Last Monday’s Dinner at Lummi Nation – another take

Lummi Island is gifted with many skilled, perceptive and thoughtful people of good heart.  Anne Gibert is one, as you’ll see if you read her story and thoughts about last Monday night’s dinner at the Lummi Nation on her blog, 2oth Century Woman.  Great photos, too.

It is so incredibly interesting to keep hearing about how each person responded to the evening — a good reminder that reports of “what really happened” never depend just on the event but also on the person who experiences it.

4 thoughts on “Last Monday’s Dinner at Lummi Nation – another take

    • I am happy to have read Anne G.s report. I’ve been reading the forum for my news while I am away from home. It shows how words and facts can be changed by feelings and human perceptions. “HISTORY” is made up of this distorted communication recorded by human beings.There are a small number of people who feel like Anne does,and like I do, but they are not putting their feelings in print . Does this mean their views are not facts? Some people don’t speak up because they are afraid of misunderstanding and misrepresentation. This is a loss for all of us 500+ /1000 /2000 households, home owners or residents[ whichever fact suits your purpose] .I am dissapointed in myself for not checking other sources before I commented on the dinner I couldn’t attend personally. The ferry forum is a great vehicle for forming consensus. The more people who participate the better view we will all get of the facts. On having an annual dinner I vote YES, when and how can I help? It is an important fact that as a group we do not have a large meeting place or the huge shared food stores that the tribe does. It’s one of many cultural differences that would be great to have the opportunity to learn about. When I moved here I willingly chose closeness to the tribe , hoping for cultural exchange on a personal level rather than political or theatrical. I like the sound of Indian voices, and much of the way of thinking about life, I have experienced kindness and understanding and great humor, learned some practical things about plants, and waters, fishing,hunting, cooking and medicine. Many of us have Coast Salish Artwork in our homes that some how speak to our spirits and that is a fact.

  1. There are people, I’ve heard, who keep a big pot of soup on the stove all the time. Leftovers continually find their way into it, so it keeps evolving. They keep stirring it, and occasionally a chunk of something will come to the surface and hang out there for a bit.

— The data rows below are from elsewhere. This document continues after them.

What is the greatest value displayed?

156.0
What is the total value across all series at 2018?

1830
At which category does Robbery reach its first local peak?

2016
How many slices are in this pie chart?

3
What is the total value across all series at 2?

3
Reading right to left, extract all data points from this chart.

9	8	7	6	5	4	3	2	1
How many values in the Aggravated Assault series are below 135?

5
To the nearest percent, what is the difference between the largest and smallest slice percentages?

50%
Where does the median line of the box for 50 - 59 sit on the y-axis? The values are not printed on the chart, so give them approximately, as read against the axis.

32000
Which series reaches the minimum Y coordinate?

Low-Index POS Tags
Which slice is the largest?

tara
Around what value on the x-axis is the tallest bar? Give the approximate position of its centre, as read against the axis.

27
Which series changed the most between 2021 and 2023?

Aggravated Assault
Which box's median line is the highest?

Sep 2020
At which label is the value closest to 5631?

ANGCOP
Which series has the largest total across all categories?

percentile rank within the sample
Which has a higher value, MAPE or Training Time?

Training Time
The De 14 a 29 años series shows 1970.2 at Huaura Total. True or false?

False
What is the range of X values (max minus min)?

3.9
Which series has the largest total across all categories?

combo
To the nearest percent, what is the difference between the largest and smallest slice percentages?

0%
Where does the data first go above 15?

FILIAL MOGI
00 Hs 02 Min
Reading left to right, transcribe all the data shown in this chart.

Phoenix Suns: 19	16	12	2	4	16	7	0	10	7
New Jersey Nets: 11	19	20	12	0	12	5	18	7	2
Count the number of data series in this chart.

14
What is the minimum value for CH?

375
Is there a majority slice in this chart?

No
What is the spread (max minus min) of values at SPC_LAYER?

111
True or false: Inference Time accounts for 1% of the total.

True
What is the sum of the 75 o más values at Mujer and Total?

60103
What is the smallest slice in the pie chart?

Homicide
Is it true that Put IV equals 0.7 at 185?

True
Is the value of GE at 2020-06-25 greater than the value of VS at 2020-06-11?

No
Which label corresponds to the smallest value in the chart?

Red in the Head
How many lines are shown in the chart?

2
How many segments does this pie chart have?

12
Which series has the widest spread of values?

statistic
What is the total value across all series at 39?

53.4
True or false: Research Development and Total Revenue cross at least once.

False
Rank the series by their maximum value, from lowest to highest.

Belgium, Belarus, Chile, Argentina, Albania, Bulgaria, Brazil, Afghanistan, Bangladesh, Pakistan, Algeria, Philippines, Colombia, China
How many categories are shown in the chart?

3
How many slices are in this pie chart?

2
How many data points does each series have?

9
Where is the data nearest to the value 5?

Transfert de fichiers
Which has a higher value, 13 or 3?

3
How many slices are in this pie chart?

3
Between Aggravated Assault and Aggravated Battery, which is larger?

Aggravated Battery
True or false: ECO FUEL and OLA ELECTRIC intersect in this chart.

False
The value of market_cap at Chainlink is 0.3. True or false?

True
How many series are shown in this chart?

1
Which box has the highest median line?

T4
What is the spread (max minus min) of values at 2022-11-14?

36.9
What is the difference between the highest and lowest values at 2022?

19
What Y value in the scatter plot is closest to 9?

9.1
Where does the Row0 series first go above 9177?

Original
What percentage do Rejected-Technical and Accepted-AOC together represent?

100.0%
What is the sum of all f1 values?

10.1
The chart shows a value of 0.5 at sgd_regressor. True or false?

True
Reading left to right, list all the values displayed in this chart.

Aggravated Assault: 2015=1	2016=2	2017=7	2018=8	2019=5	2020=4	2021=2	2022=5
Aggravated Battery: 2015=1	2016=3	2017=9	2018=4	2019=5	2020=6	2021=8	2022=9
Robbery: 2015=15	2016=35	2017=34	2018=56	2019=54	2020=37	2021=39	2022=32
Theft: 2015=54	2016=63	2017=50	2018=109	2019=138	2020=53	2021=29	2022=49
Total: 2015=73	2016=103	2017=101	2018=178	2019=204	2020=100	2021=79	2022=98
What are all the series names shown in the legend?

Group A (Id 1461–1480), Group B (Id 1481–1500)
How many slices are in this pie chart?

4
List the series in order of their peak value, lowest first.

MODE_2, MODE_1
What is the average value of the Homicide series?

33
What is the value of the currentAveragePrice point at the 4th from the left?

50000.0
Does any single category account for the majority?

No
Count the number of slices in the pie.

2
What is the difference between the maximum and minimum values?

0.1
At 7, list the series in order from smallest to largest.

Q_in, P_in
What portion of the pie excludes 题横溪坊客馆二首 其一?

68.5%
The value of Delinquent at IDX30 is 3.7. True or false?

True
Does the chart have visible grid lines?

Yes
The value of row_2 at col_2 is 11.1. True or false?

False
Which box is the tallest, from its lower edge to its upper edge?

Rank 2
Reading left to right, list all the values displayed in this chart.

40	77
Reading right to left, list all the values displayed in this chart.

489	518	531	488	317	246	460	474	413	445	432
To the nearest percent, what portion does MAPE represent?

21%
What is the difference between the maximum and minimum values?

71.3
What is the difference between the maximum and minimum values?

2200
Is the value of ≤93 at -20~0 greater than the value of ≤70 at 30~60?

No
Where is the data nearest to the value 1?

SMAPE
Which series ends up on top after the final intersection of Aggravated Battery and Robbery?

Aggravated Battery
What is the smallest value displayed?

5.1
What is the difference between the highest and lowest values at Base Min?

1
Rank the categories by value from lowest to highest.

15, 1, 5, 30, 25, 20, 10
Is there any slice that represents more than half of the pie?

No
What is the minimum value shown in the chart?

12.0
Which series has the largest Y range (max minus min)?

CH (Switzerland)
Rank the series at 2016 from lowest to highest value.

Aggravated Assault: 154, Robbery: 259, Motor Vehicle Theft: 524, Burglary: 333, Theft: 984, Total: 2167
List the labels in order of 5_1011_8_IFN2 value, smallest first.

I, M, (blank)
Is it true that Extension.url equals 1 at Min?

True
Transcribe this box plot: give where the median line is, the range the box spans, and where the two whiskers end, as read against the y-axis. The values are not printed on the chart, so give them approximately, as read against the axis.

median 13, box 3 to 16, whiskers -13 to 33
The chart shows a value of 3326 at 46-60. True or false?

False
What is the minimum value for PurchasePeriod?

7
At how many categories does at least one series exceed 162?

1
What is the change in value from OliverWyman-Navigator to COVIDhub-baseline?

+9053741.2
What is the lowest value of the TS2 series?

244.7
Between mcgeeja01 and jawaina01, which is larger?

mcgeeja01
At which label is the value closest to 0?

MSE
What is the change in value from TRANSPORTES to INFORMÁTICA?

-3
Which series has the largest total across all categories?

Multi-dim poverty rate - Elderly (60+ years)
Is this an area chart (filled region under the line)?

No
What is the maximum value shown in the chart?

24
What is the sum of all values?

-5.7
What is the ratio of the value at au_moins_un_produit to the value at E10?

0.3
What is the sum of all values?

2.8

    This Soup of the ferry negotiations has been on the stove for a year and a half now, and been stirred over and over until you would think everything would have dissolved into some kind of palatable broth but it hasn’t. Instead, given the disappointed comments about the Dinner, the best we can say is that there are a few big chunks that have been in the soup since the beginning which are not dissolving, and not digestible. We all try to ignore them and keep stirring, but they won’t go away.

    The First Chunk is this: Twenty five years ago representatives of the Tribe and the County worked out an agreement and signed it. Mutually they honored their commitments and kept all the provisions until last fall, when LIBC declared its intention not to honor the provision to renew the agreement. Instead they chose to seek an exorbitant monopoly rent for future use of their tiny patch of tidelands. We can all understand –and perhaps deplore– their reasoning. But understanding does not make it digestible, and their odd invitation to dinner does not seem to have made us feel any less betrayed.

    The Second Chunk, the big Bone that gives the Soup its musty flavor is that tribal representatives assert the right to charge the County for use of a Right of Way that the County may already own, as many reasoned and researched opinions have suggested. When you have a bone this big in a soup, at some point you ought to save the meat and discard the bone. But after a year and a half on the stove, no one has sorted out the most basic question of “who really owns what?” I understand the County’s reluctance to litigate; but without a credible threat of litigation the County has no bargaining position.

    The Third Chunk is something missing from the soup: the obvious fact that we need to outline a credible alternative ferry transportation system with a different boat and a different route. Back of the envelope calculations suggest that a 50-60 car ferry to Fairhaven has many attractive features, not the least of which would be no longer having to deal with the frustrating maze of legal jurisdictions that complicate every negotiation with the Tribe.

    Sometimes you just have to throw out the whole pot and start over.